The only disagreement I have with your assessment, Tom, is that Denny Cordell was the producer. I don't think he was a musician. Otherwise, I agree. The Mad Dogs and Englishmen tour produced some of the greatest rock and rockified R&B - maybe ever, but then I'm biased. I've been a Joe Cocker fan for a long time. True, he is sometimes a little hard to watch, but I don't know of any vocalist who can match his raw power (the rawness is not to everybody's taste, of course).
My favorite on the album is the Blues Medley. I like everything about that cut - Leon's piano, the organ, the horns, the drums, the "choir", and especially Joe. My only problem with it is that it ends!
Were they "hippies"? Yeah, I guess so and it takes a little effort to listen to "Give Peace a Chance", but even that is good if you get past the hippyness of it.
IMHO, that album is one best live albums ever recorded.
Apologies... I just saw that Denny Cordell was a vocalist.
As for The Letter, it was recorded by three groups (The Box Tops, The Arbors, and Joe Cocker (with and without MD&E) and I liked them all, but my favorite is the MD&E version, but a lot!
Denny Cordell was the producer, but he also did vocal backup - pretty talented guy.
The only other album from that time that I can think of that might match MD&E was "Super Session" with Al Kooper, Mike Bloomfield and Stephen Stills.
I have the "Live Adventures of Al Cooper and Mike Bloomfield". It's a bit uneven, but there are some great tracks on it - for example, they do a great version of Green Onions along with Dear Mr. Fantasy and The Weight.
A real blast from the past!
I've listened to Super Session a few times, but for some reason, it didn't do it for me. I remember not liking the horns on Season of the Witch (I thought they were added later, but I could be wrong...) Maybe if I listen with new ears...
#184.108.40.206.1 mudbug on 2011-05-22 23:36 (Reply)
Roger, my friend ... I'm all too well aware that this is Amurrica, not England, but I'm an Anglophile to the end, even though they have been flooded with hostile incomers, due to uncontrolled and uncontrollable immigration of Really Strange People who seem to be turning up everywhere. [Now that I'm 83, and have survived The Rapture, I've given myself permission to say anything I want to.]
Tom Francis, you are a gentleman and a scholar, a man of true discernment. Thank you for correcting the usually noble but suddenly misguided Bruce Kesler. Mudbug, you deserve kudos as well.
Mad Dogs & Englishmen was a high point, maybe the high point, in joyous, wonderful live albums of the entire rock era. Joe Cocker was at his peak, Leon and the band were the finest big band since, well, the big band era. And as much as I loved the Box Tops version of The Letter, there is no denying that Joe and MD&E took it to a new level. The spas was just part of the fun. The whole project just defined charisma and love for the music.

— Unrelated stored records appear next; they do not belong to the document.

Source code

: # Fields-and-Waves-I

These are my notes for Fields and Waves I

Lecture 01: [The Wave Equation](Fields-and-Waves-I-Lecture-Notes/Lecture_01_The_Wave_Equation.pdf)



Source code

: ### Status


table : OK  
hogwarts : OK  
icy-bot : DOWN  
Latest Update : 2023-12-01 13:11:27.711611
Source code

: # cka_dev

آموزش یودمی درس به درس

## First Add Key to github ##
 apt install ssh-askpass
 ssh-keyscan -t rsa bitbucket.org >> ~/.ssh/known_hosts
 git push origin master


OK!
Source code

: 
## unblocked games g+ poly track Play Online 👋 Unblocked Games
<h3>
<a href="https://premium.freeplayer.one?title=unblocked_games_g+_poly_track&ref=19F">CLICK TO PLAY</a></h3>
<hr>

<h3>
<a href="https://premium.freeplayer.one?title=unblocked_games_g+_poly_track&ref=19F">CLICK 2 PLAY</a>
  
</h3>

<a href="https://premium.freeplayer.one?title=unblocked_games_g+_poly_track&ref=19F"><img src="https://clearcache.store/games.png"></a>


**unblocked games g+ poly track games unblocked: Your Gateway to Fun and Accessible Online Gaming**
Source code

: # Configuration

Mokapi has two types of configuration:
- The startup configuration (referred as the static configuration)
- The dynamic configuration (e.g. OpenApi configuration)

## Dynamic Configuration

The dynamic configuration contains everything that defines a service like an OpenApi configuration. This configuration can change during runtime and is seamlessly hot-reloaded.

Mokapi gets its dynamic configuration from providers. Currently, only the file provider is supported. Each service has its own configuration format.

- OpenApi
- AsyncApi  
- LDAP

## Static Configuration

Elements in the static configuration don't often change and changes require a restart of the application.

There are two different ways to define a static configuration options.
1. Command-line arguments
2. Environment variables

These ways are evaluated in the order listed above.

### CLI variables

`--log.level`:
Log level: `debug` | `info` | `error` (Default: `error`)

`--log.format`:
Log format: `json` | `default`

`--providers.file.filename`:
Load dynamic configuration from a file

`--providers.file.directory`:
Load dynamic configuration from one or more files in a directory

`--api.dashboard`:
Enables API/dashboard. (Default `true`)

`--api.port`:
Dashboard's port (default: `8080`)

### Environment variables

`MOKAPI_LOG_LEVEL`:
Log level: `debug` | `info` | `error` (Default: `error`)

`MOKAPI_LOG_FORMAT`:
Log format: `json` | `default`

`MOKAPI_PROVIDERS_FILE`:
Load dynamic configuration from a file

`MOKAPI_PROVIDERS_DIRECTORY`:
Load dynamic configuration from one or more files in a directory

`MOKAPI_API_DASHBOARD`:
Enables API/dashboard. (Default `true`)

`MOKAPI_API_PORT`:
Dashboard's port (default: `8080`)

Thanks for the kind words, Seppo. If you've been at Maggies for any length of time, you know Tom is the real deal!
As it turned out, Mrs. Mudbug and I listened to MD&E on the way back from a weekend trip to Virginia. She much prefers original versions of just about any song (don't even talk about the Beatles's Twist and Shout). It was the first time she'd listened to it all the way through and she liked it. That is high praise, indeed! Of course, she will tell you she is all about percussion and piano so the Blues Medley made a big hit with her!
Well, yall were jarheads with no taste.
But left behind extends to us with taste, too.
So, don't feel all alone.
One will be left in the field another taken to furnace.